[[ Data provided, beginning ]]
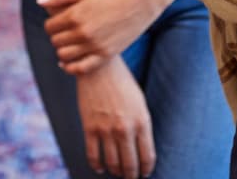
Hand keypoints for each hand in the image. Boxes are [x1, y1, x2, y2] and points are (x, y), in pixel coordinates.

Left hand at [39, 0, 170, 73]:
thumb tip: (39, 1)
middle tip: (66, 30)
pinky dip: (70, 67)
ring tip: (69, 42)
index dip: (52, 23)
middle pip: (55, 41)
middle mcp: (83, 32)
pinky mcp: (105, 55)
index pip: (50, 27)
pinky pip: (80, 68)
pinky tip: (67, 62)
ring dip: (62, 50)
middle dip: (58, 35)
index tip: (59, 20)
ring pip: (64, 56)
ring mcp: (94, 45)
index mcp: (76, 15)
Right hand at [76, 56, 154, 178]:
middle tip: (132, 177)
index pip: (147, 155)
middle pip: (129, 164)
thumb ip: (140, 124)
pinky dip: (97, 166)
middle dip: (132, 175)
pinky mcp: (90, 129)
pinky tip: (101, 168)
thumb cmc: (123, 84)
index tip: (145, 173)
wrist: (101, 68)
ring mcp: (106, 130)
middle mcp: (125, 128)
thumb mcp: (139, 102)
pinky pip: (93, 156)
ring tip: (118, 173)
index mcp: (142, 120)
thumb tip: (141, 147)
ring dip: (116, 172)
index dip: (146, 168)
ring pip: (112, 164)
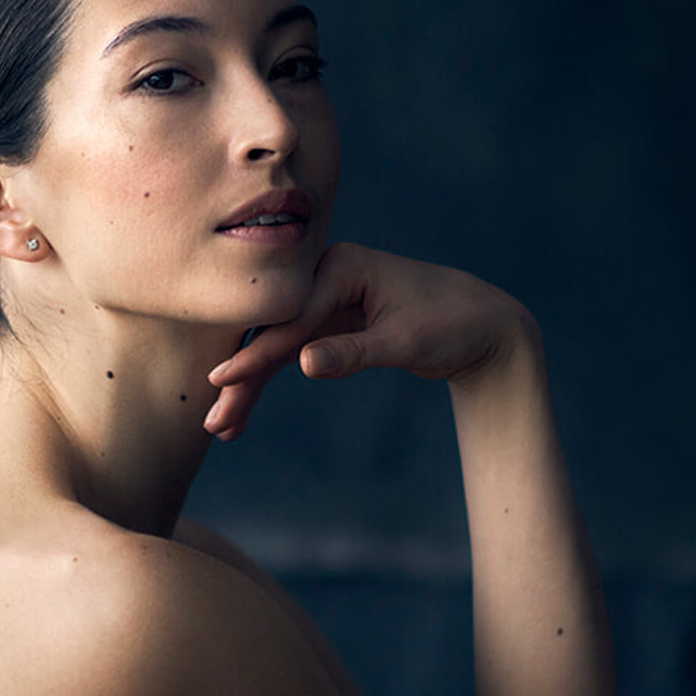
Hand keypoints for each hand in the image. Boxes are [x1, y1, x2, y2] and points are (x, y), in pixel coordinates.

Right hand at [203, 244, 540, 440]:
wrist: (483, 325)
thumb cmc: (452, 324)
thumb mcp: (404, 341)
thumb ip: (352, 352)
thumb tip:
[[ Data provided, end ]]
[[ Data provided, beginning ]]
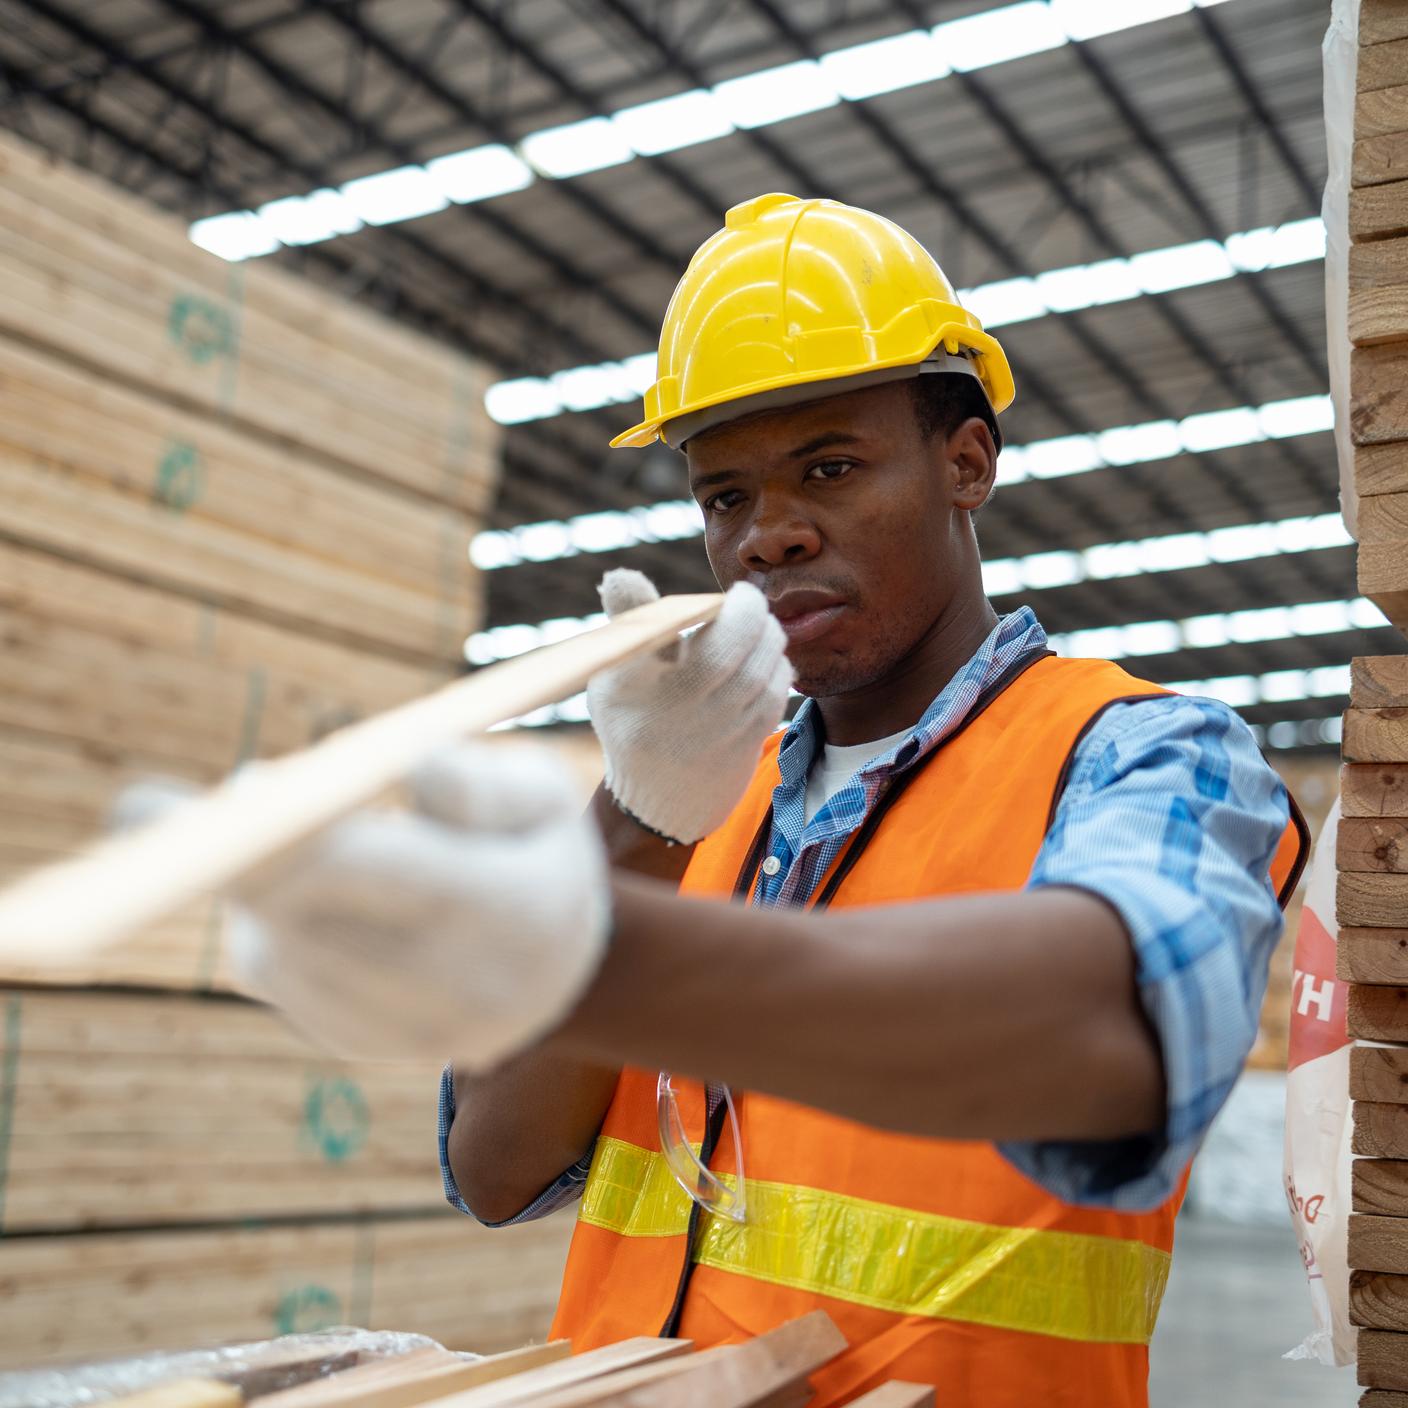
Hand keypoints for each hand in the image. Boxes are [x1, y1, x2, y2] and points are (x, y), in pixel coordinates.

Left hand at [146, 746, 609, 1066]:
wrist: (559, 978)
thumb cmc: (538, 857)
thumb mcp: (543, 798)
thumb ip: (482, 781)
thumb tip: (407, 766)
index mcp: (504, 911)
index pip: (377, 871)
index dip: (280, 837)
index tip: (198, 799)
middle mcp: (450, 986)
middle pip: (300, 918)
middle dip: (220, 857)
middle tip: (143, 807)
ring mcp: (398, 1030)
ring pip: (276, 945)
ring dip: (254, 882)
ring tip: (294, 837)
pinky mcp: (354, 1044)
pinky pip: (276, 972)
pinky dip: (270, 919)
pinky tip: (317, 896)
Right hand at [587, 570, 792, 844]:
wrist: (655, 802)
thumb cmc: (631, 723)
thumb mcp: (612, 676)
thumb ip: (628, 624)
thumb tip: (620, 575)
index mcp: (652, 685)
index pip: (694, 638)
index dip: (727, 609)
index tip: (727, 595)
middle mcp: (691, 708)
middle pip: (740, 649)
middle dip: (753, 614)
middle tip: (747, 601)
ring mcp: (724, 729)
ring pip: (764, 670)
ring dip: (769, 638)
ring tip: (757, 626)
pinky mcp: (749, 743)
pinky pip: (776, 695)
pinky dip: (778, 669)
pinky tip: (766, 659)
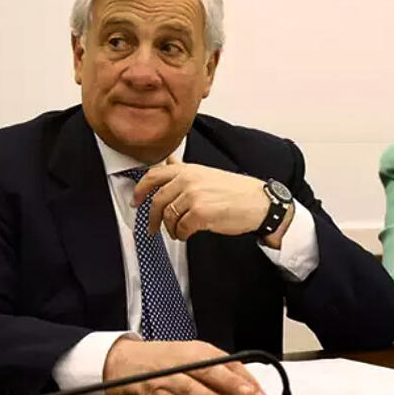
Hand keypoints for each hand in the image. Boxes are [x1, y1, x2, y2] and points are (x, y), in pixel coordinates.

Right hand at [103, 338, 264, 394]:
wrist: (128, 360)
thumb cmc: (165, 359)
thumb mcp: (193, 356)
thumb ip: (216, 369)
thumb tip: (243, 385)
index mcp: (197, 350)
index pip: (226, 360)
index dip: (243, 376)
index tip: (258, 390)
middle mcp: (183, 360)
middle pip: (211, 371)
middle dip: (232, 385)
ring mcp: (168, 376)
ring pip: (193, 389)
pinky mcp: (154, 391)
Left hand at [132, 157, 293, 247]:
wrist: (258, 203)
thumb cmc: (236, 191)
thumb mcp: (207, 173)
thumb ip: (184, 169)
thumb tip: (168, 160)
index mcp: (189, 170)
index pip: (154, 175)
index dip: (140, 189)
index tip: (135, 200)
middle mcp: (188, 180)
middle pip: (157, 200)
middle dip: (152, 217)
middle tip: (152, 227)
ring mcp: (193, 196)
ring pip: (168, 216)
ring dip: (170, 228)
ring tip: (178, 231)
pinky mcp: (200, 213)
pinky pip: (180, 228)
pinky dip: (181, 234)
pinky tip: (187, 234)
[[ Data provided, end ]]
[[ Data provided, beginning ]]
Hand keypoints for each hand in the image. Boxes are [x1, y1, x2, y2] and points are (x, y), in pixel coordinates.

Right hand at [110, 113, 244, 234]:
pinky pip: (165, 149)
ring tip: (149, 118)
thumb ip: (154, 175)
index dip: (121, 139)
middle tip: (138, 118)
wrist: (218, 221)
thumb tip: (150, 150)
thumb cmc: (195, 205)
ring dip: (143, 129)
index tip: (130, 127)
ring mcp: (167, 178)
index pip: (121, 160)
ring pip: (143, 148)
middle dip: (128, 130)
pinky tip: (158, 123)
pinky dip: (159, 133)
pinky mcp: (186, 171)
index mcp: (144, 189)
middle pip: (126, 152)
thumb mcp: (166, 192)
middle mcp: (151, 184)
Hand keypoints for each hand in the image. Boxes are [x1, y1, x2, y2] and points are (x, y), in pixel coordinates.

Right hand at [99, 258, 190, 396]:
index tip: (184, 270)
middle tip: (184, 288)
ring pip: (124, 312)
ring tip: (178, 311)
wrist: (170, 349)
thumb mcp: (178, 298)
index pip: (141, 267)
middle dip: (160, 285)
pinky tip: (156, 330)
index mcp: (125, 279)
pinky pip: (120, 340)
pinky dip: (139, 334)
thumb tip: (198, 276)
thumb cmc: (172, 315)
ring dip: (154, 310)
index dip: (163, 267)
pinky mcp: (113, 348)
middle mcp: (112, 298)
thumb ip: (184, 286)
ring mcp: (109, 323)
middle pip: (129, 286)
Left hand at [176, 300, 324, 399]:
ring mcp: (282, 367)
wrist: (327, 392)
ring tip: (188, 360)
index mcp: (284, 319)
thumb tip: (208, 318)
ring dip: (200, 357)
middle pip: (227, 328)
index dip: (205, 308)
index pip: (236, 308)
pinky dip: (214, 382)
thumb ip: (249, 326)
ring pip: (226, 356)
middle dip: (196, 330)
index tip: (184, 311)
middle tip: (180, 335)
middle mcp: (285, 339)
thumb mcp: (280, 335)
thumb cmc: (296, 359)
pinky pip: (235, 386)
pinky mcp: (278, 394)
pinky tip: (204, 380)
[[ Data provided, end ]]
Set down, from the entries above, exactly the lines from the one with "wrist: (218, 221)" up to and including the one with "pinky tip: (204, 380)", and no other lines.

wrist: (218, 221)
thumb tip: (150, 150)
thumb cmc: (195, 205)
ring dip: (143, 129)
index tip: (130, 127)
ring mcp: (167, 178)
index pip: (121, 160)
ring pip: (143, 148)
middle dip: (128, 130)
pinky tip: (158, 123)
pinky dip: (159, 133)
pinky mcp: (186, 171)
index mcp: (144, 189)
middle pip: (126, 152)
thumb mcp: (166, 192)
middle mcp: (151, 184)
Hand keypoints for each hand in the image. Boxes are [x1, y1, x2, y2] and points are (x, y), in pixel coordinates.

Right hand at [99, 258, 190, 396]:
index tip: (184, 270)
middle tip: (184, 288)
ring pip: (124, 312)
ring tip: (178, 311)
wrist: (170, 349)
thumb mcp: (178, 298)
index pip: (141, 267)
middle dip: (160, 285)
pinky tip: (156, 330)
index mcp: (125, 279)
pinky pip: (120, 340)
pinky dip: (139, 334)
thumb tip: (198, 276)
thumb cmc: (172, 315)
ring dip: (154, 310)
index dip: (163, 267)
pinky mcp: (113, 348)
middle mcp: (112, 298)
thumb ip: (184, 286)
ring mcp: (109, 323)
middle pip: (129, 286)
Left hand at [176, 300, 324, 399]:
ring mcp: (282, 367)
wrist: (327, 392)
ring tip: (188, 360)
index mcp: (284, 319)
thumb tip: (208, 318)
ring dip: (200, 357)
middle pip: (227, 328)
index dip: (205, 308)
index pip: (236, 308)
pinky dip: (214, 382)
thumb ip: (249, 326)
ring pip: (226, 356)
middle dip: (196, 330)
index tip: (184, 311)
middle tip: (180, 335)
middle mcp: (285, 339)
thumb mcp: (280, 335)
thumb cmc: (296, 359)
pinky pip: (235, 386)
pinky mcp: (278, 394)
pinky tip: (204, 380)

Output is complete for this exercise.